Lo scorso 18 giugno a San Donà di Piave abbiamo manifestato in ricordo di Cloe Bianco, una lavoratrice della scuola che è stata sanzionata per la sua identità di genere. Non possiamo accettare che la scuola sia un luogo di paura e di violenza. Non possiamo accettare che sia una macchina che sottopone insegnanti e studentI a una continua valutazione e competizione, minando il benessere di chiunque ma soprattutto di chi in un modo o nell’altro è individuatə come “diverso”. La cultura e il sapere devono essere strumenti di liberazione individuale e collettiva.

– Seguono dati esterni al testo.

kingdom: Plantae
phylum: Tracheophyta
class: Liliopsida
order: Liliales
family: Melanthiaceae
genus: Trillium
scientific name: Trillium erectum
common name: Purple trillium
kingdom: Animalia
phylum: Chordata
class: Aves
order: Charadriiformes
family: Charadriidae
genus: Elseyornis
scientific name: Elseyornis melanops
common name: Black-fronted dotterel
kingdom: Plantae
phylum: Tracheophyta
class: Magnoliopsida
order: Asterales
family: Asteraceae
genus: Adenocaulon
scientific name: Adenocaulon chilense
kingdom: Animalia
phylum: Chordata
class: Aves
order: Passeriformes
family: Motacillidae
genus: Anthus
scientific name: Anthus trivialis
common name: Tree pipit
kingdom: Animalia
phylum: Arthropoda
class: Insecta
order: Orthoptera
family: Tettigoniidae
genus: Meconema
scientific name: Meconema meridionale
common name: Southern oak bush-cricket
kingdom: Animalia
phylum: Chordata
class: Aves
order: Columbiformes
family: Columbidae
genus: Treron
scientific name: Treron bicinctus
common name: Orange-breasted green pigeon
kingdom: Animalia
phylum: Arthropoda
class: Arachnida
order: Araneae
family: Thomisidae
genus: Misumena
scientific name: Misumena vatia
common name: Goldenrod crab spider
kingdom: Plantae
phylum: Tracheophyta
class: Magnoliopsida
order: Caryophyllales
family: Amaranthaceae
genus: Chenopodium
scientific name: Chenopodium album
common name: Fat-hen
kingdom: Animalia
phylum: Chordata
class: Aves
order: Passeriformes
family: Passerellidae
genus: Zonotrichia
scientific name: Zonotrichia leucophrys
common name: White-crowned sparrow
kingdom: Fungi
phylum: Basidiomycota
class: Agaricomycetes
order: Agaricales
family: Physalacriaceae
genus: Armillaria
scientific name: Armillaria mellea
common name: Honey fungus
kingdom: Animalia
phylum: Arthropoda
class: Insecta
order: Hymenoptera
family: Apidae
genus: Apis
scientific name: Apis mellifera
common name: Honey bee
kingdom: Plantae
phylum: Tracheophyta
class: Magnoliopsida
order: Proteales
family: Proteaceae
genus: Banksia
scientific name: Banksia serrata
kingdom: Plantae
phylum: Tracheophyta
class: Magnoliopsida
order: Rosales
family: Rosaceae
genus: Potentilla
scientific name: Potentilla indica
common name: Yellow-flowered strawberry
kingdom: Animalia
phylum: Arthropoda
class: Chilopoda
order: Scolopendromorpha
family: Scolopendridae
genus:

All’individualismo e al realismo capitalista opponiamo come pratica di lotta e resistenza la cura promiscua – intesa come massima diffusione del benessere dei nostri corpi, dei nostri cuori, dei nostri culi in relazione fra loro e con gli ecosistemi. La lotta queer è cura, la cura queer è lotta. È sulla paura che si basa il consenso all’ordine delle cose e alla deriva populista: noi rispondiamo con lotta e cura, senza paura!

Ci vediamo sabato 1 luglio alle 16 ai giardini di Villa Cassarini in Porta Saragozza.